* Textauszug
Persönliche Gründe für die Anwendung von NEM durch Sportler sind unterschiedlicher Art, dürften jedoch in erster Linie psychischer Natur sein. Oft wird die eigene Ernährungsqualität unterschätzt oder der Empfehlung von Eltern, Trainer oder Mannschaftskameraden ohne Hintergrundwissen gefolgt. Ein leistungssteigernder Effekt durch die Einnahme von NEM konnte bisher in keiner Studie nachgewiesen werden, unabhängig von der Dosierung. Die Ansprüche der konsumierenden Athleten zielen in erster Linie auf eine schnellere Regeneration, spätere Ermüdung und weniger Infekte, aber auch verbesserte Leistungsfähigkeit und Muskelaufbau.

* Aufgeführte Einträge
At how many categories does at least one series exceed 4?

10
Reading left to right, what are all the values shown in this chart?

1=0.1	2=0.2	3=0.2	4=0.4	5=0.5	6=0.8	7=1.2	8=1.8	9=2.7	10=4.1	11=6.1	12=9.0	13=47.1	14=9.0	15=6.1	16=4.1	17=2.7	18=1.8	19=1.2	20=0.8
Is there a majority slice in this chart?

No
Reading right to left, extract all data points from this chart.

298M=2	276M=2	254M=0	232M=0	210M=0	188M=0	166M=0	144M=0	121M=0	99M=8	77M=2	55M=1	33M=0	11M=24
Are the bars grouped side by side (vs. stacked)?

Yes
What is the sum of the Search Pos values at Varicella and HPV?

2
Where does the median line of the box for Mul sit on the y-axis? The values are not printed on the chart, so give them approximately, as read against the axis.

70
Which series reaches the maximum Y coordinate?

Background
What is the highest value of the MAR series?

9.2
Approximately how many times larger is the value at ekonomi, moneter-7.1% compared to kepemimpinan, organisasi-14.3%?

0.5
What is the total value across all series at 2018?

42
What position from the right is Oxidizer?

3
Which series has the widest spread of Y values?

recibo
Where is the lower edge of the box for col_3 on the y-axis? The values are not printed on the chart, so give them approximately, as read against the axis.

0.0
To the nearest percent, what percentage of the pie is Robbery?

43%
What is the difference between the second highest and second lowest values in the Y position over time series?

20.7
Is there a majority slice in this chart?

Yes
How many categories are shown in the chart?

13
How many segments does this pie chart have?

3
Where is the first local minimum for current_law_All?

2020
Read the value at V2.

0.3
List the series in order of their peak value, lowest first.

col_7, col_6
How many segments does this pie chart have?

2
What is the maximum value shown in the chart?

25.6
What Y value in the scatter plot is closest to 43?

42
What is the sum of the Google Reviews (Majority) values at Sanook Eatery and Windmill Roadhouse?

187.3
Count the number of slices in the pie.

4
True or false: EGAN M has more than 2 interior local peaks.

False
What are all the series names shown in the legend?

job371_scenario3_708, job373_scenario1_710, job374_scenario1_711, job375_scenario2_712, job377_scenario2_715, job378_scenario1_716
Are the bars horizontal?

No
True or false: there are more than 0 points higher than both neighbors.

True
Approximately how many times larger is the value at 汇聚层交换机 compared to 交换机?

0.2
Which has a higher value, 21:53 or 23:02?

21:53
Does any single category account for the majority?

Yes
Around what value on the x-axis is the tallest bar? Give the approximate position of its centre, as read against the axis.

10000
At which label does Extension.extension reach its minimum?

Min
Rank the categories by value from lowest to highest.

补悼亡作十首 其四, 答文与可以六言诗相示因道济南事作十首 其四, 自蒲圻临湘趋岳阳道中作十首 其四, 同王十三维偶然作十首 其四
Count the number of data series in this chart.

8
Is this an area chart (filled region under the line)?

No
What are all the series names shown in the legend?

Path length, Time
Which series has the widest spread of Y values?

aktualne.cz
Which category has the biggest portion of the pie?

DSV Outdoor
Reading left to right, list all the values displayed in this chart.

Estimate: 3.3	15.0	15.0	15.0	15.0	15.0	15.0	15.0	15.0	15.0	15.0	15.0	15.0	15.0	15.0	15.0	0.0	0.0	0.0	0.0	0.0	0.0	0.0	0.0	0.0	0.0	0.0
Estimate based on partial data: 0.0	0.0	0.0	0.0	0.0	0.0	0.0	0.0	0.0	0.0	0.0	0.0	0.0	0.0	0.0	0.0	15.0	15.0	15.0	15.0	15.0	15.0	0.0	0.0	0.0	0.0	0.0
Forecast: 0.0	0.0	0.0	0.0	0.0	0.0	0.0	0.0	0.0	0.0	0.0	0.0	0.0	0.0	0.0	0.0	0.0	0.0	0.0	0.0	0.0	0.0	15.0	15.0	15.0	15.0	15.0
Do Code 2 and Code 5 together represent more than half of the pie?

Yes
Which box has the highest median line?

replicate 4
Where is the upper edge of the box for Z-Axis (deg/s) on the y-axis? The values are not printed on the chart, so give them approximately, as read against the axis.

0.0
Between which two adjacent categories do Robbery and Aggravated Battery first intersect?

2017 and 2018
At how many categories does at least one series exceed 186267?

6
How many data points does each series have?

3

* Aufgaben
(1) Bearbeite einen Teil des Textauszugs: Fang bei den Worten "Persönliche Gründe für" an und hör nach "Leistungsfähigkeit und Muskelaufbau." auf. Ersetze dabei "Mannschaftskameraden" durch "Teamkollegen".
(2) Was konnte laut dem Textauszug bisher in keiner Studie nachgewiesen werden?

* Lösungen
(1)
Persönliche Gründe für die Anwendung von NEM durch Sportler sind unterschiedlicher Art, dürften jedoch in erster Linie psychischer Natur sein. Oft wird die eigene Ernährungsqualität unterschätzt oder der Empfehlung von Eltern, Trainer oder Teamkollegen ohne Hintergrundwissen gefolgt. Ein leistungssteigernder Effekt durch die Einnahme von NEM konnte bisher in keiner Studie nachgewiesen werden, unabhängig von der Dosierung. Die Ansprüche der konsumierenden Athleten zielen in erster Linie auf eine schnellere Regeneration, spätere Ermüdung und weniger Infekte, aber auch verbesserte Leistungsfähigkeit und Muskelaufbau.

(2) Ein leistungssteigernder Effekt durch die Einnahme von NEM, unabhängig von der Dosierung.